Like ColumnPrefixFilter, MultipleColumnPrefixFilter efficiently seeks ahead to the first column matching the lowest prefix and also seeks past ranges of columns between prefixes. It can be used to efficiently get discontinuous sets of columns from very wide rows.
Example: Find all columns in a row and family that start with "abc" or "xyz"
Table t = ...;
byte[] row = ...;
byte[] family = ...;
byte[][] prefixes = new byte[][] {Bytes.toBytes("abc"), Bytes.toBytes("xyz")};
Scan scan = new Scan(row, row); // (optional) limit to one row
scan.addFamily(family); // (optional) limit to one family
Filter f = new MultipleColumnPrefixFilter(prefixes);
scan.setFilter(f);
scan.setBatch(10); // set this if there could be many columns returned
ResultScanner rs = t.getScanner(scan);
for (Result r = rs.next(); r != null; r = rs.next()) {
for (Cell cell : result.listCells()) {
// each cell represents a column
}
}
rs.close();ColumnRangeFilter
A ColumnRangeFilter allows efficient intra row scanning.

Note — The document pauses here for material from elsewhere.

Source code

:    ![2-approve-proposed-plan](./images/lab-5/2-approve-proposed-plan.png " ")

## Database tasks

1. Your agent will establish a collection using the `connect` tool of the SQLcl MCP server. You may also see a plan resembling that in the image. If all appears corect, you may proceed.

A ColumnRangeFilter can seek ahead to the first matching column for each involved column family. It can be used to efficiently get a 'slice' of the columns of a very wide row. i.e. you have a million columns in a row but you only want to look at columns bbbb-bbdd.
Note: The same column qualifier can be used in different column families. This filter returns all matching columns.
Example: Find all columns in a row and family between "bbbb" (inclusive) and "bbdd" (inclusive)
Table t = ...;
byte[] row = ...;
byte[] family = ...;
byte[] startColumn = Bytes.toBytes("bbbb");
byte[] endColumn = Bytes.toBytes("bbdd");
Scan scan = new Scan(row, row); // (optional) limit to one row
scan.addFamily(family); // (optional) limit to one family
Filter f = new ColumnRangeFilter(startColumn, true, endColumn, true);
scan.setFilter(f);
scan.setBatch(10); // set this if there could be many columns returned
ResultScanner rs = t.getScanner(scan);
for (Result r = rs.next(); r != null; r = rs.next()) {
for (Cell cell : result.listCells()) {
// each cell represents a column
}
}
rs.close();Note: Introduced in HBase 0.92
RowKey
RowFilter
It is generally a better idea to use the startRow/stopRow methods on Scan for row selection, however RowFilter can also be used.
You can supplement a scan (both bounded and unbounded) with RowFilter constructed from BinaryComponentComparator for further filtering out or filtering in rows. See HBASE-22969 for use cases and other details.
Utility
FirstKeyOnlyFilter
This is primarily used for rowcount jobs. See FirstKeyOnlyFilter.